WHAT THE TASK ASKS
Render every line of the data below as a JSON list of strings, with one string per line and blank lines omitted.

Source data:
== Segment start ==
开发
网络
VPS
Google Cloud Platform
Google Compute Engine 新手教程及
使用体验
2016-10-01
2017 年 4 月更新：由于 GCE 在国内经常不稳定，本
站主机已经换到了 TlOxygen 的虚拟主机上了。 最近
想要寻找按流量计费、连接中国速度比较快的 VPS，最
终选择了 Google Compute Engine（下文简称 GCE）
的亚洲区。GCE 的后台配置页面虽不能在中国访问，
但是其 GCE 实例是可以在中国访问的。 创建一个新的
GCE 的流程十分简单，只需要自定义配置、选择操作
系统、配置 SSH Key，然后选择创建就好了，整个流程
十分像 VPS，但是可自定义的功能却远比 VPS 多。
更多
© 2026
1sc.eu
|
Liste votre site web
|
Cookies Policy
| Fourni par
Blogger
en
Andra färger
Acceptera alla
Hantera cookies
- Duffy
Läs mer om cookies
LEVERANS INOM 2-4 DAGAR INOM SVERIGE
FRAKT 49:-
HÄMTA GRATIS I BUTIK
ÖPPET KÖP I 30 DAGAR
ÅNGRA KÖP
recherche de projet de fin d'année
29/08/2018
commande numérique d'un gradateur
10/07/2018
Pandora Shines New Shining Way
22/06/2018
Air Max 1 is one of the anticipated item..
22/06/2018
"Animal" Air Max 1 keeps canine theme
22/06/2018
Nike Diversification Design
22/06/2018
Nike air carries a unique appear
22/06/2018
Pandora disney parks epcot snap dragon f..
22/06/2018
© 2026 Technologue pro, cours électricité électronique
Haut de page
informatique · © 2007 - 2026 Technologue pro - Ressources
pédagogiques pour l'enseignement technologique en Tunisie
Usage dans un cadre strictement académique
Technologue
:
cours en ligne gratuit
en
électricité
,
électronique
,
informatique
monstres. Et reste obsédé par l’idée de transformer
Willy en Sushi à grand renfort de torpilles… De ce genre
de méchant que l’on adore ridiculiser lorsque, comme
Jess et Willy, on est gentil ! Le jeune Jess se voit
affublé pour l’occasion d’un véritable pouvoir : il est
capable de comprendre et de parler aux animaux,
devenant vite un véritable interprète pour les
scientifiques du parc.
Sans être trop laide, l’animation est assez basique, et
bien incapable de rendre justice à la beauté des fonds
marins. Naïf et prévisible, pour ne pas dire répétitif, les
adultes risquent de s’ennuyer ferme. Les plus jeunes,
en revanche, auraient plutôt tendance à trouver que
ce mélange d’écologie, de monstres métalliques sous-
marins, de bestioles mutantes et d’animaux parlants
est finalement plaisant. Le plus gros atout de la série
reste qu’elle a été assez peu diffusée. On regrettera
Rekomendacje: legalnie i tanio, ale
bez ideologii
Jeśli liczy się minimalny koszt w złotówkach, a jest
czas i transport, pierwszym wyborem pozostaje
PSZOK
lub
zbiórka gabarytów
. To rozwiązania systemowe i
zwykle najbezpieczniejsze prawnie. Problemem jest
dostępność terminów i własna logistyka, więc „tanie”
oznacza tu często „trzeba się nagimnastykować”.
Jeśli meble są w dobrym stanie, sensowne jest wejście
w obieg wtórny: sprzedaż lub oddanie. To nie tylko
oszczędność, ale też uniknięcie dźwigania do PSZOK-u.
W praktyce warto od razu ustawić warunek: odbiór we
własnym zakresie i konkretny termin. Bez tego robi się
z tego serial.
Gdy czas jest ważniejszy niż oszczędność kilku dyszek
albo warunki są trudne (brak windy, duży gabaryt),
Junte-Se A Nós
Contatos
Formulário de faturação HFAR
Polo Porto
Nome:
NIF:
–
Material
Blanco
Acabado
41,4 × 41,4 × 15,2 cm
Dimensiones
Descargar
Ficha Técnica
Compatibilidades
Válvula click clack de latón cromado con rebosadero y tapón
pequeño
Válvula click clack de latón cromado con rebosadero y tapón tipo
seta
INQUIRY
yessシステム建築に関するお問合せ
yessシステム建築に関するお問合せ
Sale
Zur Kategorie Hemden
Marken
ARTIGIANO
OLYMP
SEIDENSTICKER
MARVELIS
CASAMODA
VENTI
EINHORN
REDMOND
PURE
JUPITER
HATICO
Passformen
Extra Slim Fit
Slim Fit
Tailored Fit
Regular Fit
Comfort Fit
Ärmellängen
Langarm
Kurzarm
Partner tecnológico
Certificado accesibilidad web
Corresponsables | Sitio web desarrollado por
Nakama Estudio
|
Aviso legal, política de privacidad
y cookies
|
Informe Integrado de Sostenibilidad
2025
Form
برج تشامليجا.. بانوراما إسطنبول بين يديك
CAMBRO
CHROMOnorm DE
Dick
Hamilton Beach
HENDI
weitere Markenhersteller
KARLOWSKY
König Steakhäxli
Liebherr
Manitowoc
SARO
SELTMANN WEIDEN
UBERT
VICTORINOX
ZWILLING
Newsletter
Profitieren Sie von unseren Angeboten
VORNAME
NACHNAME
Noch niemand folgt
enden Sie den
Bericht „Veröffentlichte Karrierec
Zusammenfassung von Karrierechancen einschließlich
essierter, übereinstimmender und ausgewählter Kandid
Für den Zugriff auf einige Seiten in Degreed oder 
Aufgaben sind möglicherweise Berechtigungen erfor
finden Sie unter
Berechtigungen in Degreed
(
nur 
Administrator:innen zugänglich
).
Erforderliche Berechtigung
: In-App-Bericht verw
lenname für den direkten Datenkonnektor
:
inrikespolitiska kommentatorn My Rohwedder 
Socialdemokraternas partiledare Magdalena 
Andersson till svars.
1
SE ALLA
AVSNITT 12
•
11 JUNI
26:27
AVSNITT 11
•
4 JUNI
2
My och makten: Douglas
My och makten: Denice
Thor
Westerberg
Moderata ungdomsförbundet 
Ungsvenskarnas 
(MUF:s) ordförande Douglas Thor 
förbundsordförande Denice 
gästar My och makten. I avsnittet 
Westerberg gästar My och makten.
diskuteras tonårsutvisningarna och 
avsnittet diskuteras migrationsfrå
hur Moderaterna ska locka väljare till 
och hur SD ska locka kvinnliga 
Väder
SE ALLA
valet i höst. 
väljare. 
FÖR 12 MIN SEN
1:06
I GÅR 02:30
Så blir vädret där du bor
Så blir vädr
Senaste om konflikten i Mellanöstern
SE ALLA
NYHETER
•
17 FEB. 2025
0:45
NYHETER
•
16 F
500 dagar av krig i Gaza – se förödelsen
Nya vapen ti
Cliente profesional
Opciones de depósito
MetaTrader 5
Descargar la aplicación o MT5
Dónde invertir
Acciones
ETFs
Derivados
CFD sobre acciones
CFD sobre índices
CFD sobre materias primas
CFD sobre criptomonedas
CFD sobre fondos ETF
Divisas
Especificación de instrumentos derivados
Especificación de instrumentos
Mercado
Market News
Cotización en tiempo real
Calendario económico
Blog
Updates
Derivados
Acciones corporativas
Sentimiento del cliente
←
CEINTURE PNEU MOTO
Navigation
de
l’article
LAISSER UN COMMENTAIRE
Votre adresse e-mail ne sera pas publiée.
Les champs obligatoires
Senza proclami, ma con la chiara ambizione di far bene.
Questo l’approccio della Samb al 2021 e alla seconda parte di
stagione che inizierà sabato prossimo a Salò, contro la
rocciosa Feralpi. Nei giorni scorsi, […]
== Segment end ==
EXERCISE RESULT
[
  "开发",
  "网络",
  "VPS",
  "Google Cloud Platform",
  "Google Compute Engine 新手教程及",
  "使用体验",
  "2016-10-01",
  "2017 年 4 月更新：由于 GCE 在国内经常不稳定，本",
  "站主机已经换到了 TlOxygen 的虚拟主机上了。 最近",
  "想要寻找按流量计费、连接中国速度比较快的 VPS，最",
  "终选择了 Google Compute Engine（下文简称 GCE）",
  "的亚洲区。GCE 的后台配置页面虽不能在中国访问，",
  "但是其 GCE 实例是可以在中国访问的。 创建一个新的",
  "GCE 的流程十分简单，只需要自定义配置、选择操作",
  "系统、配置 SSH Key，然后选择创建就好了，整个流程",
  "十分像 VPS，但是可自定义的功能却远比 VPS 多。",
  "更多",
  "© 2026",
  "1sc.eu",
  "|",
  "Liste votre site web",
  "|",
  "Cookies Policy",
  "| Fourni par",
  "Blogger",
  "en",
  "Andra färger",
  "Acceptera alla",
  "Hantera cookies",
  "- Duffy",
  "Läs mer om cookies",
  "LEVERANS INOM 2-4 DAGAR INOM SVERIGE",
  "FRAKT 49:-",
  "HÄMTA GRATIS I BUTIK",
  "ÖPPET KÖP I 30 DAGAR",
  "ÅNGRA KÖP",
  "recherche de projet de fin d'année",
  "29/08/2018",
  "commande numérique d'un gradateur",
  "10/07/2018",
  "Pandora Shines New Shining Way",
  "22/06/2018",
  "Air Max 1 is one of the anticipated item..",
  "22/06/2018",
  "\"Animal\" Air Max 1 keeps canine theme",
  "22/06/2018",
  "Nike Diversification Design",
  "22/06/2018",
  "Nike air carries a unique appear",
  "22/06/2018",
  "Pandora disney parks epcot snap dragon f..",
  "22/06/2018",
  "© 2026 Technologue pro, cours électricité électronique",
  "Haut de page",
  "informatique · © 2007 - 2026 Technologue pro - Ressources",
  "pédagogiques pour l'enseignement technologique en Tunisie",
  "Usage dans un cadre strictement académique",
  "Technologue",
  ":",
  "cours en ligne gratuit",
  "en",
  "électricité",
  ",",
  "électronique",
  ",",
  "informatique",
  "monstres. Et reste obsédé par l’idée de transformer",
  "Willy en Sushi à grand renfort de torpilles… De ce genre",
  "de méchant que l’on adore ridiculiser lorsque, comme",
  "Jess et Willy, on est gentil ! Le jeune Jess se voit",
  "affublé pour l’occasion d’un véritable pouvoir : il est",
  "capable de comprendre et de parler aux animaux,",
  "devenant vite un véritable interprète pour les",
  "scientifiques du parc.",
  "Sans être trop laide, l’animation est assez basique, et",
  "bien incapable de rendre justice à la beauté des fonds",
  "marins. Naïf et prévisible, pour ne pas dire répétitif, les",
  "adultes risquent de s’ennuyer ferme. Les plus jeunes,",
  "en revanche, auraient plutôt tendance à trouver que",
  "ce mélange d’écologie, de monstres métalliques sous-",
  "marins, de bestioles mutantes et d’animaux parlants",
  "est finalement plaisant. Le plus gros atout de la série",
  "reste qu’elle a été assez peu diffusée. On regrettera",
  "Rekomendacje: legalnie i tanio, ale",
  "bez ideologii",
  "Jeśli liczy się minimalny koszt w złotówkach, a jest",
  "czas i transport, pierwszym wyborem pozostaje",
  "PSZOK",
  "lub",
  "zbiórka gabarytów",
  ". To rozwiązania systemowe i",
  "zwykle najbezpieczniejsze prawnie. Problemem jest",
  "dostępność terminów i własna logistyka, więc „tanie”",
  "oznacza tu często „trzeba się nagimnastykować”.",
  "Jeśli meble są w dobrym stanie, sensowne jest wejście",
  "w obieg wtórny: sprzedaż lub oddanie. To nie tylko",
  "oszczędność, ale też uniknięcie dźwigania do PSZOK-u.",
  "W praktyce warto od razu ustawić warunek: odbiór we",
  "własnym zakresie i konkretny termin. Bez tego robi się",
  "z tego serial.",
  "Gdy czas jest ważniejszy niż oszczędność kilku dyszek",
  "albo warunki są trudne (brak windy, duży gabaryt),",
  "Junte-Se A Nós",
  "Contatos",
  "Formulário de faturação HFAR",
  "Polo Porto",
  "Nome:",
  "NIF:",
  "–",
  "Material",
  "Blanco",
  "Acabado",
  "41,4 × 41,4 × 15,2 cm",
  "Dimensiones",
  "Descargar",
  "Ficha Técnica",
  "Compatibilidades",
  "Válvula click clack de latón cromado con rebosadero y tapón",
  "pequeño",
  "Válvula click clack de latón cromado con rebosadero y tapón tipo",
  "seta",
  "INQUIRY",
  "yessシステム建築に関するお問合せ",
  "yessシステム建築に関するお問合せ",
  "Sale",
  "Zur Kategorie Hemden",
  "Marken",
  "ARTIGIANO",
  "OLYMP",
  "SEIDENSTICKER",
  "MARVELIS",
  "CASAMODA",
  "VENTI",
  "EINHORN",
  "REDMOND",
  "PURE",
  "JUPITER",
  "HATICO",
  "Passformen",
  "Extra Slim Fit",
  "Slim Fit",
  "Tailored Fit",
  "Regular Fit",
  "Comfort Fit",
  "Ärmellängen",
  "Langarm",
  "Kurzarm",
  "Partner tecnológico",
  "Certificado accesibilidad web",
  "Corresponsables | Sitio web desarrollado por",
  "Nakama Estudio",
  "|",
  "Aviso legal, política de privacidad",
  "y cookies",
  "|",
  "Informe Integrado de Sostenibilidad",
  "2025",
  "Form",
  "برج تشامليجا.. بانوراما إسطنبول بين يديك",
  "CAMBRO",
  "CHROMOnorm DE",
  "Dick",
  "Hamilton Beach",
  "HENDI",
  "weitere Markenhersteller",
  "KARLOWSKY",
  "König Steakhäxli",
  "Liebherr",
  "Manitowoc",
  "SARO",
  "SELTMANN WEIDEN",
  "UBERT",
  "VICTORINOX",
  "ZWILLING",
  "Newsletter",
  "Profitieren Sie von unseren Angeboten",
  "VORNAME",
  "NACHNAME",
  "Noch niemand folgt",
  "enden Sie den",
  "Bericht „Veröffentlichte Karrierec",
  "Zusammenfassung von Karrierechancen einschließlich",
  "essierter, übereinstimmender und ausgewählter Kandid",
  "Für den Zugriff auf einige Seiten in Degreed oder ",
  "Aufgaben sind möglicherweise Berechtigungen erfor",
  "finden Sie unter",
  "Berechtigungen in Degreed",
  "(",
  "nur ",
  "Administrator:innen zugänglich",
  ").",
  "Erforderliche Berechtigung",
  ": In-App-Bericht verw",
  "lenname für den direkten Datenkonnektor",
  ":",
  "inrikespolitiska kommentatorn My Rohwedder ",
  "Socialdemokraternas partiledare Magdalena ",
  "Andersson till svars.",
  "1",
  "SE ALLA",
  "AVSNITT 12",
  "•",
  "11 JUNI",
  "26:27",
  "AVSNITT 11",
  "•",
  "4 JUNI",
  "2",
  "My och makten: Douglas",
  "My och makten: Denice",
  "Thor",
  "Westerberg",
  "Moderata ungdomsförbundet ",
  "Ungsvenskarnas ",
  "(MUF:s) ordförande Douglas Thor ",
  "förbundsordförande Denice ",
  "gästar My och makten. I avsnittet ",
  "Westerberg gästar My och makten.",
  "diskuteras tonårsutvisningarna och ",
  "avsnittet diskuteras migrationsfrå",
  "hur Moderaterna ska locka väljare till ",
  "och hur SD ska locka kvinnliga ",
  "Väder",
  "SE ALLA",
  "valet i höst. ",
  "väljare. ",
  "FÖR 12 MIN SEN",
  "1:06",
  "I GÅR 02:30",
  "Så blir vädret där du bor",
  "Så blir vädr",
  "Senaste om konflikten i Mellanöstern",
  "SE ALLA",
  "NYHETER",
  "•",
  "17 FEB. 2025",
  "0:45",
  "NYHETER",
  "•",
  "16 F",
  "500 dagar av krig i Gaza – se förödelsen",
  "Nya vapen ti",
  "Cliente profesional",
  "Opciones de depósito",
  "MetaTrader 5",
  "Descargar la aplicación o MT5",
  "Dónde invertir",
  "Acciones",
  "ETFs",
  "Derivados",
  "CFD sobre acciones",
  "CFD sobre índices",
  "CFD sobre materias primas",
  "CFD sobre criptomonedas",
  "CFD sobre fondos ETF",
  "Divisas",
  "Especificación de instrumentos derivados",
  "Especificación de instrumentos",
  "Mercado",
  "Market News",
  "Cotización en tiempo real",
  "Calendario económico",
  "Blog",
  "Updates",
  "Derivados",
  "Acciones corporativas",
  "Sentimiento del cliente",
  "←",
  "CEINTURE PNEU MOTO",
  "Navigation",
  "de",
  "l’article",
  "LAISSER UN COMMENTAIRE",
  "Votre adresse e-mail ne sera pas publiée.",
  "Les champs obligatoires",
  "Senza proclami, ma con la chiara ambizione di far bene.",
  "Questo l’approccio della Samb al 2021 e alla seconda parte di",
  "stagione che inizierà sabato prossimo a Salò, contro la",
  "rocciosa Feralpi. Nei giorni scorsi, […]"
]